***** ИСХОДНЫЕ ДАННЫЕ

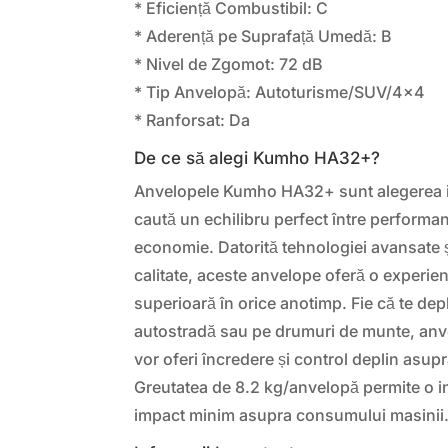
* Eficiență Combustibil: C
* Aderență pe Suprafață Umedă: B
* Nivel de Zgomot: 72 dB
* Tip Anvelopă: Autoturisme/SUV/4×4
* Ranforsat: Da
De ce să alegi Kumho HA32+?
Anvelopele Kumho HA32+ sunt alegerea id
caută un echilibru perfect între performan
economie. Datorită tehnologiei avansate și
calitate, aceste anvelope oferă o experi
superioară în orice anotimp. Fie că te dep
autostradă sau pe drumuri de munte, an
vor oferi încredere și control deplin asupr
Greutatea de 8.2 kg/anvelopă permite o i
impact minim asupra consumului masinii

**********
***** ИСХОДНЫЕ ДАННЫЕ

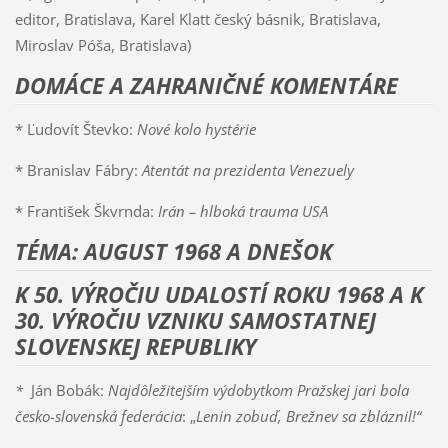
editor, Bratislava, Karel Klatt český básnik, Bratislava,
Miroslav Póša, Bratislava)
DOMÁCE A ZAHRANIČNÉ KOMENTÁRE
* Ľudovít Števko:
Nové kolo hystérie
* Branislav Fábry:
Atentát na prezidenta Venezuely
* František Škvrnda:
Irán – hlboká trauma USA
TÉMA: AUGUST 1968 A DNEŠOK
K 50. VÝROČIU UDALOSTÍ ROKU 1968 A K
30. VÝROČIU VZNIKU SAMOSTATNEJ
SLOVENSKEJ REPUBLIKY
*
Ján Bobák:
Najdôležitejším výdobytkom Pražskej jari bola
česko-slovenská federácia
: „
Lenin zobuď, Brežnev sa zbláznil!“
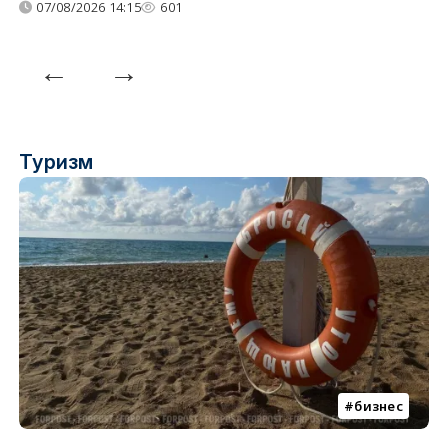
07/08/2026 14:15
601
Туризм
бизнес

**********
***** ИСХОДНЫЕ ДАННЫЕ

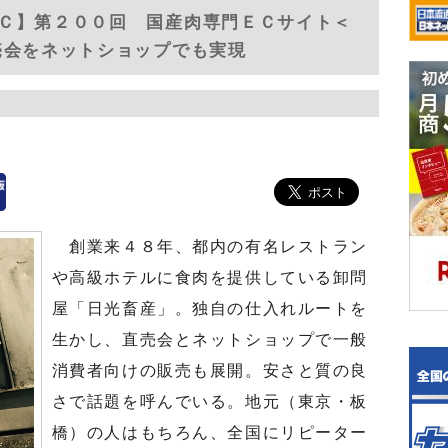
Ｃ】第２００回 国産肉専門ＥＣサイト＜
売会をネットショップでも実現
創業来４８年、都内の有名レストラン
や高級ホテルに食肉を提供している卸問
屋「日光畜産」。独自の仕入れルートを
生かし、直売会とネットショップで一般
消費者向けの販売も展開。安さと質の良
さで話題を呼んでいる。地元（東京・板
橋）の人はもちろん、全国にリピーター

**********

* [ЗАДАНИЕ] Замените «Kumho» на «Hankook» в строках, начиная со строки с «Eficiență Combustibil: C» и заканчивая строкой с «impact minim asupra consumului masinii» включительно. Приведите эти строки целиком, ничего больше в них не меняя.

* [РЕШЕНИЕ]
* Eficiență Combustibil: C
* Aderență pe Suprafață Umedă: B
* Nivel de Zgomot: 72 dB
* Tip Anvelopă: Autoturisme/SUV/4×4
* Ranforsat: Da
De ce să alegi Hankook HA32+?
Anvelopele Hankook HA32+ sunt alegerea id
caută un echilibru perfect între performan
economie. Datorită tehnologiei avansate și
calitate, aceste anvelope oferă o experi
superioară în orice anotimp. Fie că te dep
autostradă sau pe drumuri de munte, an
vor oferi încredere și control deplin asupr
Greutatea de 8.2 kg/anvelopă permite o i
impact minim asupra consumului masinii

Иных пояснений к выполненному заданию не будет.